Natürlich wird in dieser Rubrik kein Anspruch auf Vollständigkeit erhoben (wer z.B. möchte schon täglich die BILD lesen, geschweige denn kaufen?). Doch hoffen wir, mit lockerer und – selbstverständlich! – subjektiver Kommentierung den Wust ein wenig lichten zu können.
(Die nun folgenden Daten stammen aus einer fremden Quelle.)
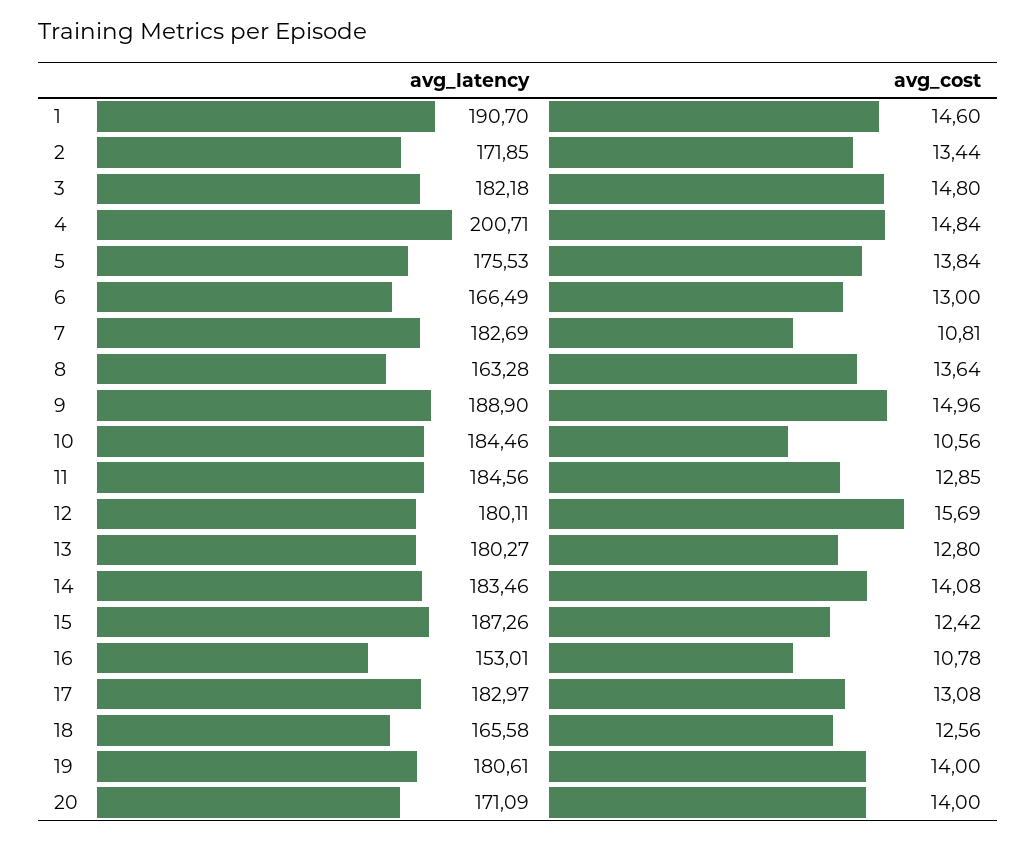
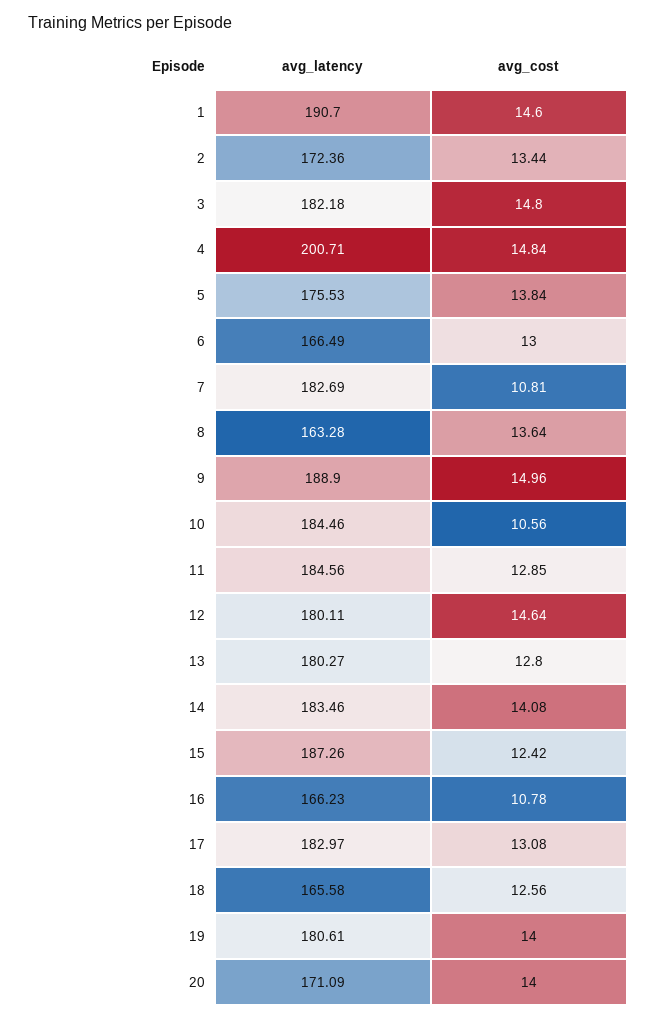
avg_latency, 2: 171.85 -> 172.36
avg_cost, 12: 15.69 -> 14.64
avg_latency, 16: 153.01 -> 166.23

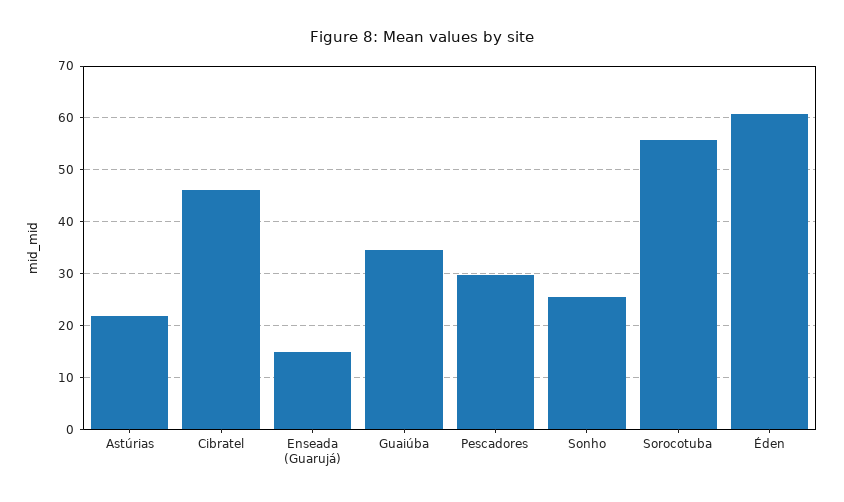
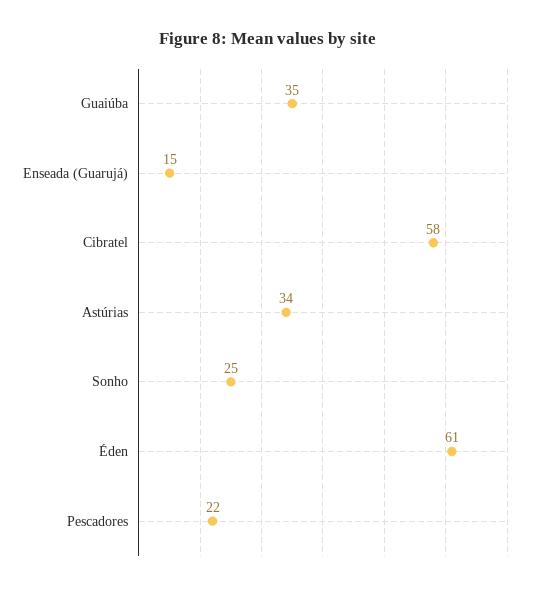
Astúrias: 22 -> 34
Cibratel: 46 -> 58
Pescadores: 30 -> 22
Sorocotuba: 56 -> none

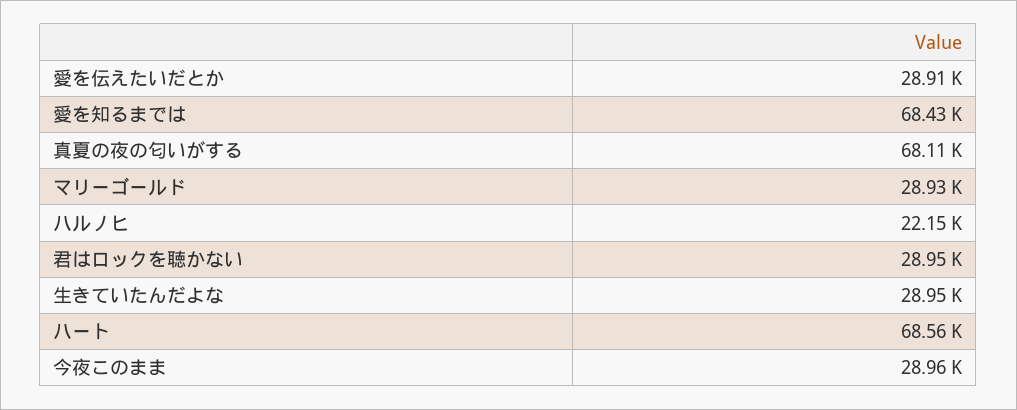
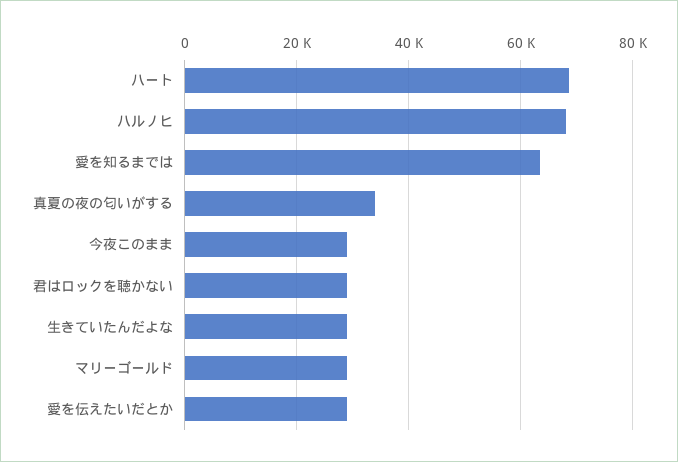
愛を知るまでは: 68430 -> 64000
真夏の夜の匂いがする: 68110 -> 34000
ハルノヒ: 22150 -> 68000

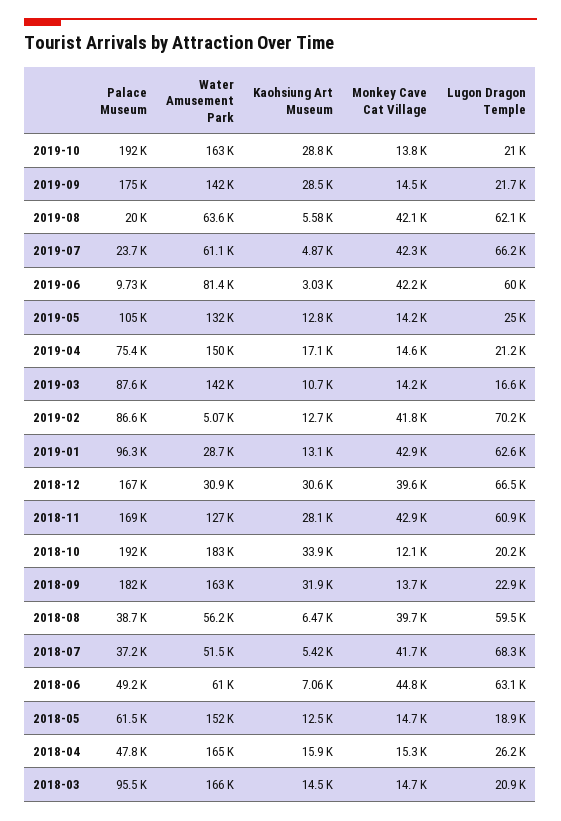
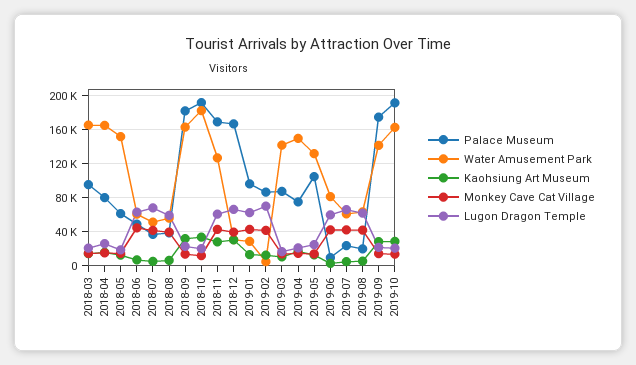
Palace Museum, 2018-04: 47800 -> 80000

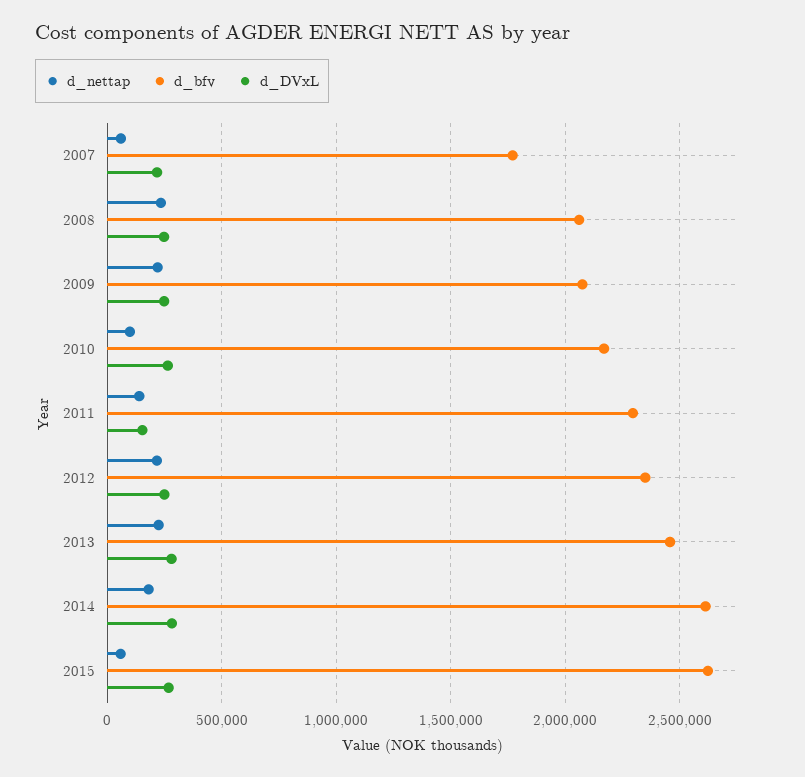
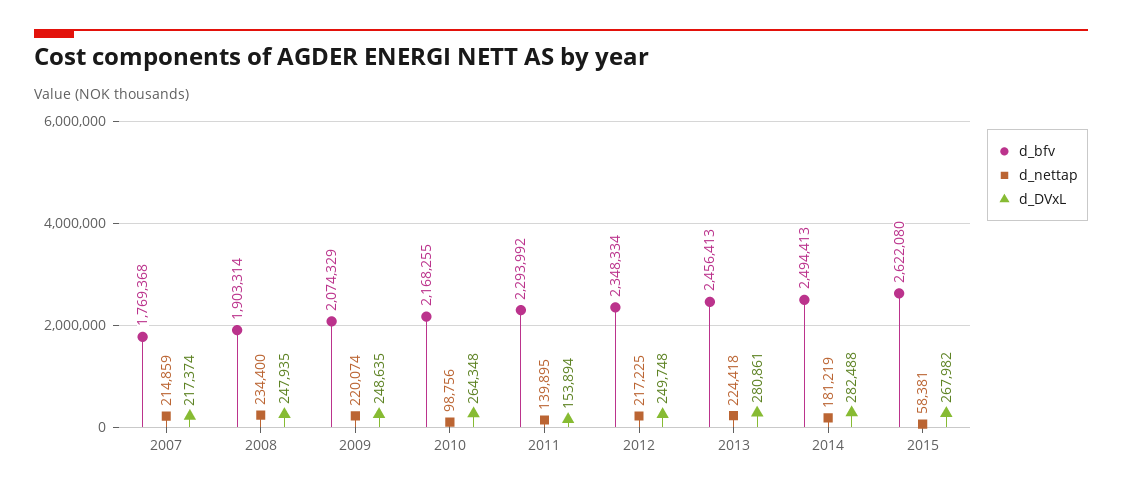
d_nettap, 2007: 50000 -> 214859
d_bfv, 2008: 2050000 -> 1903314
d_bfv, 2014: 2600000 -> 2494413

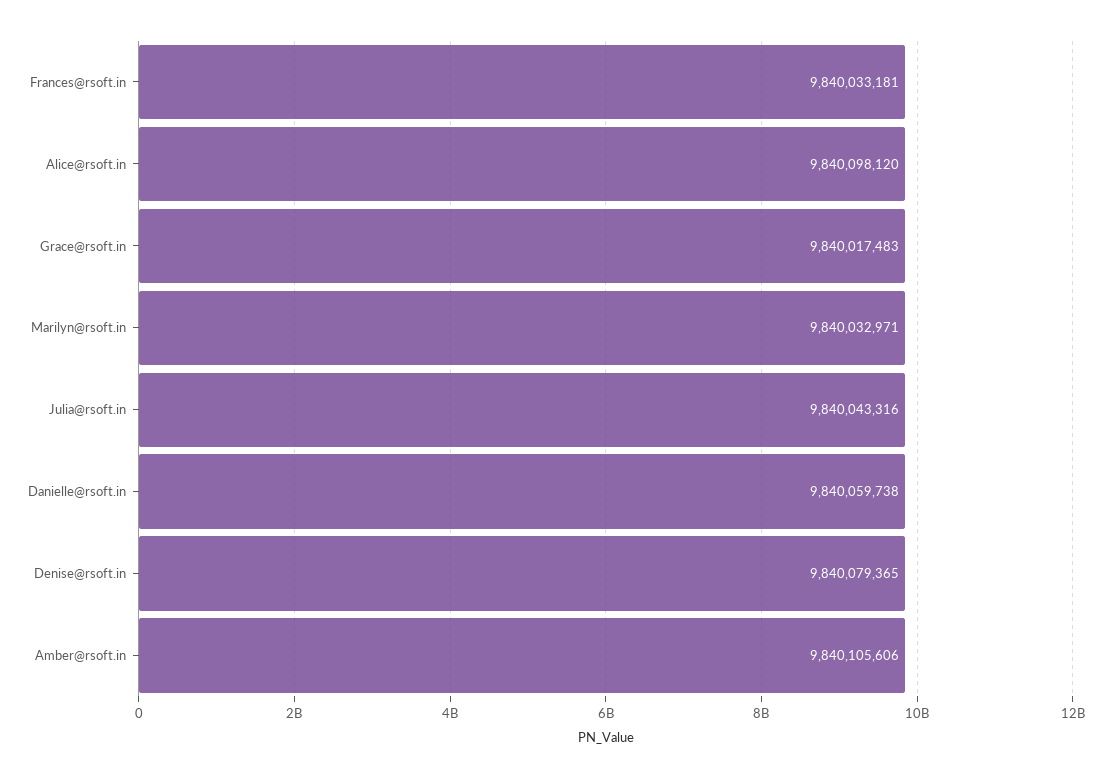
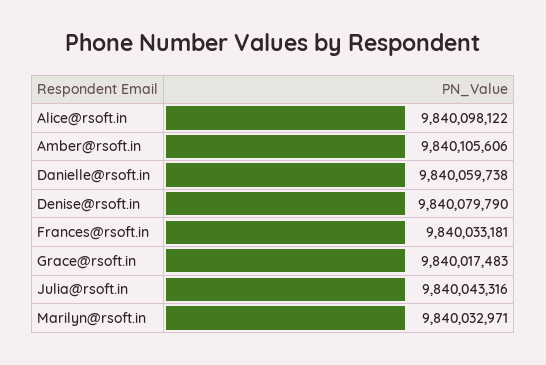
Alice@rsoft.in: 9840098120 -> 9840098122
Denise@rsoft.in: 9840079365 -> 9840079790

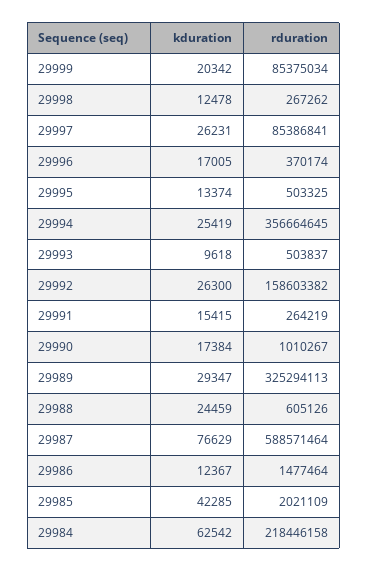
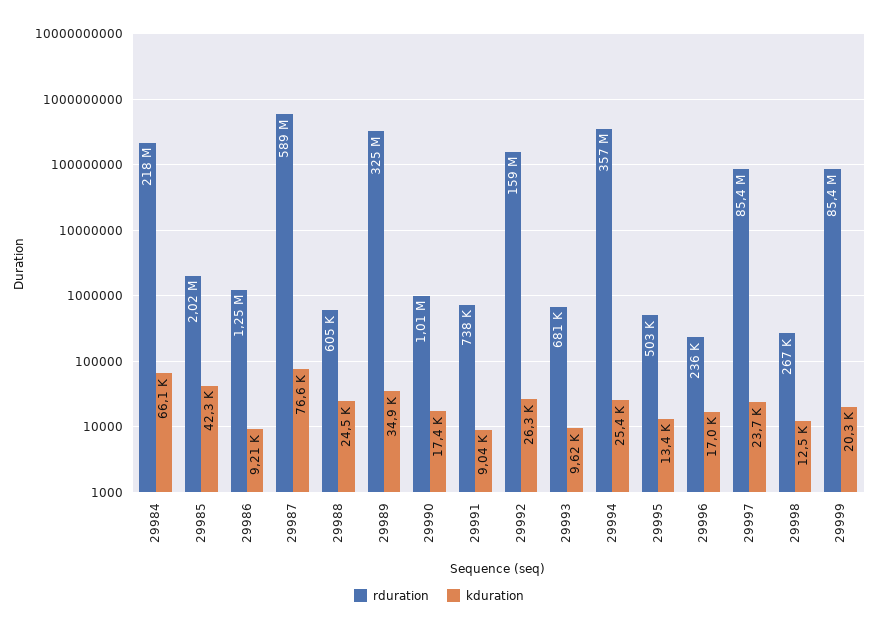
kduration, 29997: 26231 -> 23700
rduration, 29996: 370174 -> 236000
rduration, 29993: 503837 -> 681000
kduration, 29991: 15415 -> 9040
rduration, 29991: 264219 -> 738000
kduration, 29989: 29347 -> 34900
kduration, 29986: 12367 -> 9210
rduration, 29986: 1477464 -> 1250000
kduration, 29984: 62542 -> 66100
Dienstag, 23. Dezember 2008
Aufatmen bei Florian Krebs, dem talentierten Innenverteidiger der 2. Mannschaft – die Verletzung vom Samstag, nach der er sogar vom Platz getragen werden mußte, stellte sich letztlich „nur” als Kapselverletzung am Knie heraus. Zum Trainingsbeginn am 12. Januar wird er von Trainer Rainer Krieg bereits wieder zurückerwartet. Bei Fnan Teweldes Wechselentscheidung scheint sich die Waage laut BNN übrigens zu Eintracht Frankfurt zu neigen.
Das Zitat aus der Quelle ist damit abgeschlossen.